Fascinated with the velcro on her shoes, she points at them and motions for me to show her how to take them off and put them back on. I take them off, with a scrrritch; and then she stands, holding one foot out while balancing herself on the bed, watching me ease her tiny baby toes through, avoiding the small spaces between the braided leather. We did this a few more times. It isn’t much time before she can't hold her eyes open any longer. She starts to cry because of it, and she and her parents leave soon after.
     The end of the evening is me, C, Tristan and Claire sitting on the black sofas in the living room, playing a game equivalent to "Cards Against Humanity" in France, where every dark card has an unfinished sentence, and it's up to all players to submit their own light-colored cards to finish the phrase, normally in a deranged or tasteless way. The one reading the dark card for the round chooses his or her favorite. I feverishly type each new light card I receive into Google Translate, keeping pace with the other native speakers. In the end, we have a few great laughs and a dozen small ones; I have as many dark cards as C. I chock it all up as a win, and feel the weekend was a step in a less hopeless direction, one towards the bizarre reality I now find myself in: that it’s normal to hear my voice speaking French. So much so, that people around me now resemble just people, not French people.

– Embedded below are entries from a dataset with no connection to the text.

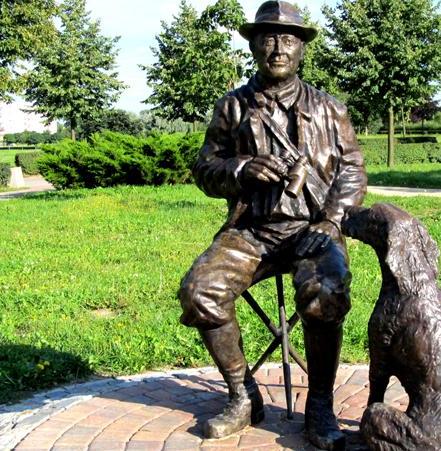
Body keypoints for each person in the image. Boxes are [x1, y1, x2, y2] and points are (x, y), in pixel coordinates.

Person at [178, 1, 366, 449]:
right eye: (268, 39)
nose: (278, 48)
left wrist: (332, 220)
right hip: (252, 232)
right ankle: (243, 395)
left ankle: (319, 403)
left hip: (312, 231)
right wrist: (241, 169)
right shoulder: (232, 107)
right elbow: (204, 169)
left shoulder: (330, 109)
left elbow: (353, 170)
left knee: (325, 293)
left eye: (287, 39)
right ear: (254, 46)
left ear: (301, 49)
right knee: (200, 291)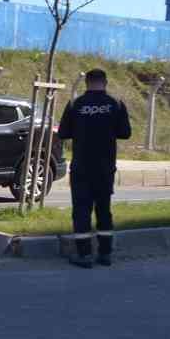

     I stand on the balcony with C's mom, looking out over the town, and the sparse farmland in the distance, in silence. All day, people have been jokingly calling me "Madame (C)" as I am now the third Madame (C) in the family, other than C’s grandmother, and his mother. I look over to Marcelline, who has just made a comment to me about C, saying that he has a good heart.

"Il est le mieux homme pour moi."

He is the best man for me.

She smiles.

"Je le connais. Je le connais."

I know that. I know that.

     In French, there are two words for 'to know'. One, savoir, means ‘to know’ an equation, or a random fact, or the phone number of the pizza place on the corner. Connais is different. To use connais, it means more than just ‘to know’ something. It's used for the times when you can recall a past place and time, like the beach on the French Riviera in the 70s, or the apartment of a dear old friend. To connais something, it means you've experienced it firsthand.